Dataset entries
* * * * *

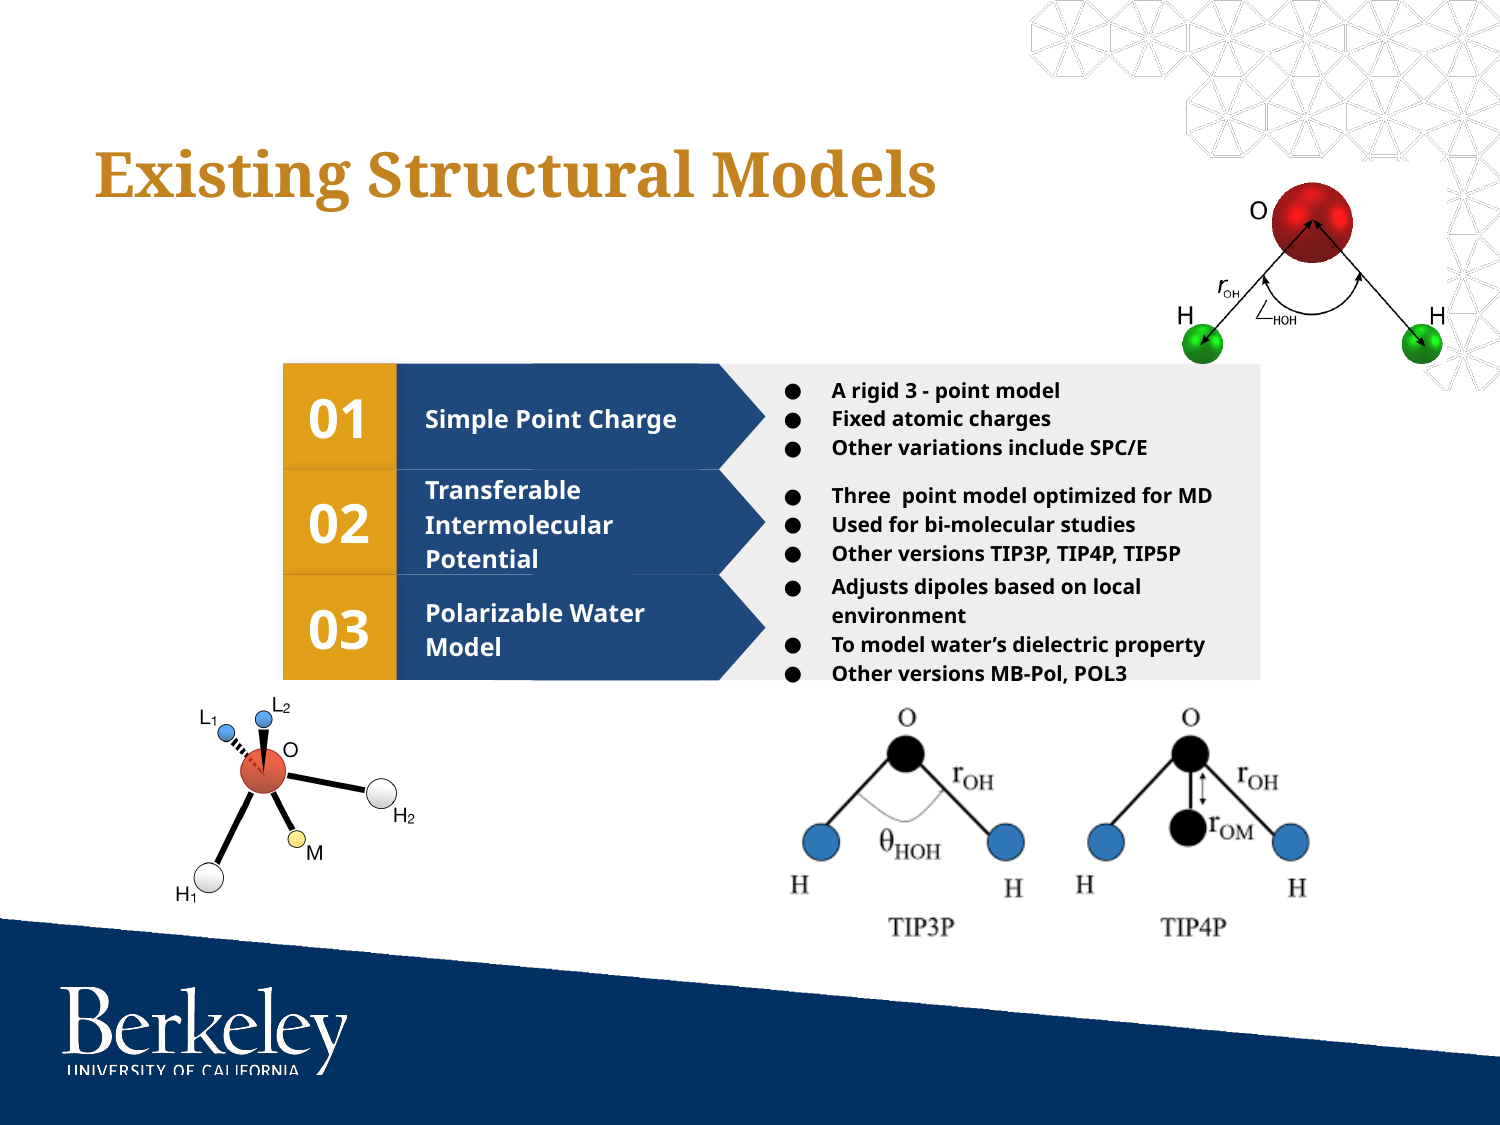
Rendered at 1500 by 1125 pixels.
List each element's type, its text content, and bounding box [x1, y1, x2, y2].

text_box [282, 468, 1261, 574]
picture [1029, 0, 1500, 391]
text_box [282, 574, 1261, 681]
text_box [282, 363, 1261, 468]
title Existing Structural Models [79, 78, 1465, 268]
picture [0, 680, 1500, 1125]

* * * * *

[WHAT THE TASK REQUIRES] Copy, without any change, the lines from the one that contains "List each element's" to the final line of the entries above.

[ANSWER SECTION]
List each element's type, its text content, and bounding box [x1, y1, x2, y2].

text_box [282, 468, 1261, 574]
picture [1029, 0, 1500, 391]
text_box [282, 574, 1261, 681]
text_box [282, 363, 1261, 468]
title Existing Structural Models [79, 78, 1465, 268]
picture [0, 680, 1500, 1125]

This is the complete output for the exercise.